Die Gedanken sind unglaublich mächtig!
Als wir uns ein paar Gedanken über unsere Gedanken gemacht haben sind wir auf zwei Ebenen gestoßen, die unser Leben mehr beeinflussen, als wir uns das jemals denken könnten.
Und damit haben wir schon den einen Punk getroffen, unsere Gedanken sind im Vergleich zu unseren anderen Fähigkeiten relativ limitierend. Wir können die ganze Tiefe des Lebens mit unseren Gedanken niemals erfassen.
Ist auch nicht der Job des Gehirns. Das ist für andere Dinge wichtig. Möchte man unser Gehirn mit einem Werkzeug vergleichen, wäre es verständlicher, dass jedes Werkzeug sein Einsatzgebiet hat. Wir gehen auch nicht mit einem Hammer auf eine Konservendose los. Nicht das passende. Und so geht es auch mit vielen wichtigen Themen unseres Lebens – unsere Ratio ist nicht immer geeignet. Aber eins nach dem anderen.
Die Gedanken sind unglaublich mächtig. Vor allem, wenn wir die sich selbst überlassen. Dann denken wir den ganzen Tag eventuell Dinge, die uns unter dem Strich mehr schaden als nützen. Wenn wir zum Beispiel, zu sehr in unserer Vergangenheit hängen und alles wiederkäuen, was da schieflief. Oder wir springen mit ähnlichem Gedankengut in die Zukunft und malen uns, als Sorgen verpackt, die grausamsten Szenarien aus.
Gedanken erzeugen Gefühle und diese sind dann als biochemischer Cocktail in unserem Körper zu finden. Sind wir gedanklich im Negativen verhaftet, brauchen wir uns nicht wundern, dass wir weniger glücklich sind als wir das gerne wären.
Wir sind das Ergebnis unserer Gedanken
Hier lohnt es, sich selbst beim Denken zu beobachten und einzugreifen, wenn wir merken das die Richtung nicht stimmt. Ja, das können wir und das dürfen wir auch! Schließlich sind wir die Chefin, der Chef in unserem System.
Fragt man erfolgreiche Menschen, dann ist das richtige Mindset immer wichtig. Das ist die Summe unserer Glaubenssätze und Geschichten, die wir uns über uns selbst erzählen. Wenn wir eine Sache mit der Einstellung angehen – "das kann ich nicht" oder "das konnte ich noch nie". Warum sollte dann etwas gelingen? Wir haben es gedanklich ja bereits kaputtgetreten, bevor wir es überhaupt angefangen haben.

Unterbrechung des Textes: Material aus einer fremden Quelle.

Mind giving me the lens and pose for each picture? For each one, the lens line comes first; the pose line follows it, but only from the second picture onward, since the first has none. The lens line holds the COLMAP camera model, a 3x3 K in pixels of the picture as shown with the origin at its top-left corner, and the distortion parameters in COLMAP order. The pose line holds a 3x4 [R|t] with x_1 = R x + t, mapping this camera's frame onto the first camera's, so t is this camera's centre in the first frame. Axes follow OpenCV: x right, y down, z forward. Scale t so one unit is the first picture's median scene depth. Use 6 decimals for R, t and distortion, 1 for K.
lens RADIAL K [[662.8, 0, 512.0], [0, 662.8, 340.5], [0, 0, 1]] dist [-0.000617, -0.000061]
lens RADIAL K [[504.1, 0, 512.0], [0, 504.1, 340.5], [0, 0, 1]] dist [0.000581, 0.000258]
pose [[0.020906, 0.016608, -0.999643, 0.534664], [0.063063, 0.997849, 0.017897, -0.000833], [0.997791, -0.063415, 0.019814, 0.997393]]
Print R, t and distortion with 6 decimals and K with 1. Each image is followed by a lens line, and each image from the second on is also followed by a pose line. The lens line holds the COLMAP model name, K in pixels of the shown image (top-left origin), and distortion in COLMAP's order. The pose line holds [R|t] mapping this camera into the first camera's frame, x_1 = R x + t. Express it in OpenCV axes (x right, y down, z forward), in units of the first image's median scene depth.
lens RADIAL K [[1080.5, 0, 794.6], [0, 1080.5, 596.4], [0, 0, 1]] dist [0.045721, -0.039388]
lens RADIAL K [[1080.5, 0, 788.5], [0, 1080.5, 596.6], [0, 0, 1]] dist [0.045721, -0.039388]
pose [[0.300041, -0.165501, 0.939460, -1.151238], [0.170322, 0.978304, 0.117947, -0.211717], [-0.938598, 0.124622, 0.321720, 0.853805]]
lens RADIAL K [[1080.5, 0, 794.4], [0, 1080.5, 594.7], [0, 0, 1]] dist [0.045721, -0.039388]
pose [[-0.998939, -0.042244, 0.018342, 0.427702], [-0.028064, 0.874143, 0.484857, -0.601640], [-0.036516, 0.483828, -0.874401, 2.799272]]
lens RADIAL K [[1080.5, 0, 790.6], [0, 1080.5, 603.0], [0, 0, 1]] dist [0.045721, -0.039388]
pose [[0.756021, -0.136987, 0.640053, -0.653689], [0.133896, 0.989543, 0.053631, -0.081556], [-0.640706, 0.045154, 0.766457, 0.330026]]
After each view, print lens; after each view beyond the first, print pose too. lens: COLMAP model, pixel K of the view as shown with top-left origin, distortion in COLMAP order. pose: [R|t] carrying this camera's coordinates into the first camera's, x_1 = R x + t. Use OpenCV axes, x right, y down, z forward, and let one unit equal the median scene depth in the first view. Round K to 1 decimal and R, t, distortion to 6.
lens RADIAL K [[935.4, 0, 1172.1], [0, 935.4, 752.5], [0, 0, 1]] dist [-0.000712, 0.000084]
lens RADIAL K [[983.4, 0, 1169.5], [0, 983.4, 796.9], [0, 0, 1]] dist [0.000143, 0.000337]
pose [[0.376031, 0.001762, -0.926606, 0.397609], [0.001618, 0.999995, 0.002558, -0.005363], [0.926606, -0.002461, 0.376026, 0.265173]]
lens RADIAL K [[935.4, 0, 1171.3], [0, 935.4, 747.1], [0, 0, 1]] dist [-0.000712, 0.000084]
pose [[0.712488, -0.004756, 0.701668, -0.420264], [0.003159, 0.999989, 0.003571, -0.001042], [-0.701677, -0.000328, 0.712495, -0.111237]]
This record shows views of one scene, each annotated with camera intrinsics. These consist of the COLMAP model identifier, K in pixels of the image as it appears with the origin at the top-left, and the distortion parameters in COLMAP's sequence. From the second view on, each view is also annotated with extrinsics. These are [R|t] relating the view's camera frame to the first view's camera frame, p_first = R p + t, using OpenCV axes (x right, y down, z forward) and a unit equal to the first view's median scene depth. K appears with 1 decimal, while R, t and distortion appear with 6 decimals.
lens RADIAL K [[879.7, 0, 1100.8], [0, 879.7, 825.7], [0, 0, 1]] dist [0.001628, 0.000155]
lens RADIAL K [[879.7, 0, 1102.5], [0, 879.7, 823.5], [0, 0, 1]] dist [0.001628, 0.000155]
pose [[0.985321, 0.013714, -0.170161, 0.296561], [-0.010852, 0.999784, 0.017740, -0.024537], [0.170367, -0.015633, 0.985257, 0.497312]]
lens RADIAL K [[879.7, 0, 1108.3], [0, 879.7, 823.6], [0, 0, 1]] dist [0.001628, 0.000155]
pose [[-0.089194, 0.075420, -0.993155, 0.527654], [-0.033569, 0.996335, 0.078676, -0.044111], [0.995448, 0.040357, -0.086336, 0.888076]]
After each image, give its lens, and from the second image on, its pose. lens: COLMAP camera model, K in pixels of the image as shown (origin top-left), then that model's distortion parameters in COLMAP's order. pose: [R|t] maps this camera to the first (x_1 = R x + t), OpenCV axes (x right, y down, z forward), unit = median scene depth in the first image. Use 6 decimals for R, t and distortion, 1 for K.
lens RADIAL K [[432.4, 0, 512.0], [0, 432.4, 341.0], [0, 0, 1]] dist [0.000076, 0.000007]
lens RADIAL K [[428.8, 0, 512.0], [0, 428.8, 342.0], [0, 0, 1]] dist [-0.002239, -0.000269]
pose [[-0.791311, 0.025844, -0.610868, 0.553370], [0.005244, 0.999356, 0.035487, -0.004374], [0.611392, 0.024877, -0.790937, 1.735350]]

Next Level - Gedanken für Fortgeschrittene
Aber es gibt noch einen next level. Das Einsteiger Level ist die Gedanken zu beeinflussen. Das nächste ist die Gedanken zu stoppen. Klingt einfach, ist es aber nicht im Geringsten. Die Stimme in unserem Kopf ist permanent auf Sendung. Alles wird kommentiert, alles wird bewertet.
Mach mal ein Test – versuche jetzt gleich für 5 Atemzüge nichts zu denken. Als erfahrene Yogini oder Meditierende machbar. Für die Meisten Menschen ist das ohne Übung nicht umzusetzen.
Aber genau in dieser kleinen Lücke zwischen den Gendanken kann etwas erfahren werden, was immer da ist aber durch die lauten Gedanken nicht durchkommt. Das, was schwer mit Worten zu beschreiben ist, das, was zu groß ist um es gedanklich zu erfassen. Reines Bewusstsein.
Das ist der Ort, an dem alles zusammenkommt. Wo wir mehr sind, als die kleinen, vom Ego konstruierten, Individuen. Es ist der Raum, in dem die unermessliche Fülle des Universums zu spüren ist. Da wo alle Wunder passieren. Wo wir begreifen, dass unsere Welt so viel mehr ist, als die Dinge, die wir uns mit den Sinnen erschließen können.
Das ist zu groß für dich?
Schade! Denke an das Mindset. Wenn du es dir nicht zutraust, wirst du da auch nicht hinkommen. Jeder von uns kann das. Es ist in uns allen drin. Trau dich!